SSE Generation secured ‘excessive payments’ from system operator NGESO for using its Foyers pumped storage plant, according to regulator Ofgem. As a consequence, Ofgem proposes to require the company to pay £9.78 million into the Energy Redress Fund
Ofgem said SSE Generation Limited charged the excessive prices during periods of what is known as ‘transmission constraint.’
When there is insufficient network capacity to transport power out of a particular area in which local generation exceeds demand.
NGESO has limited options to solve such local problems. This creates a risk that generators could exploit their position by charging the NGESO excessive prices to reduce their output. The Transmission Constraint Licence Condition (TCLC) prohibits them from doing so.
In October 2021, Ofgem opened an investigation into SSE’s compliance with the TCLC in relation to Foyers pumped storage power station in Northern Scotland. The plant regularly operates in transmission constraint periods. Ofgem has found that:
In May 2020 SSE took the decision to make the bid prices it charged NGESO to reduce Foyers’ output significantly more expensive – including in periods of transmission constraint.

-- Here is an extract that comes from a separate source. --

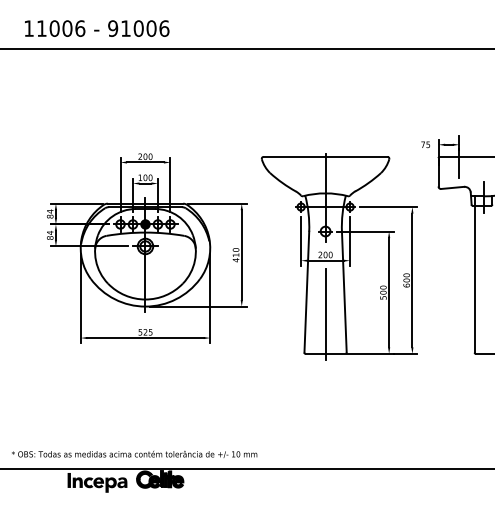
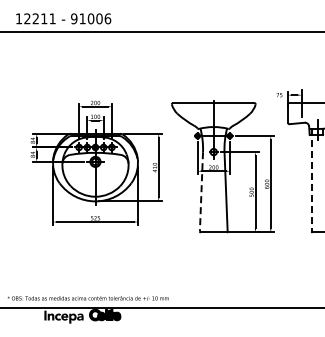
text: (60, 28) -> (39, 18), 11006 -> 12211
line: (474, 274) -> (311, 180), solid -> dashed
line: (306, 291) -> (201, 191), solid -> dashed
line: (325, 314) -> (213, 206), removed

This change was made to bring Foyers in line with what it believed was the market practice of other pumped storage operators, and to increase profit.
Following the change, SSE’s prices were set with reference to the prices of selected other generators frequently bid down due to a constraint, rather than the costs and benefits of being bid down. Its revised prices were expensive relative to several relevant comparators, and were not compliant with the TCLC.
The bids submitted resulted in higher balancing charges, ultimately increasing costs for consumers.
Ofgem said it had not seen any evidence which suggests that the breach was deliberate, but it should have been clear to SSE (including senior management) that its revised approach carried a significant risk of breaching the TCLC.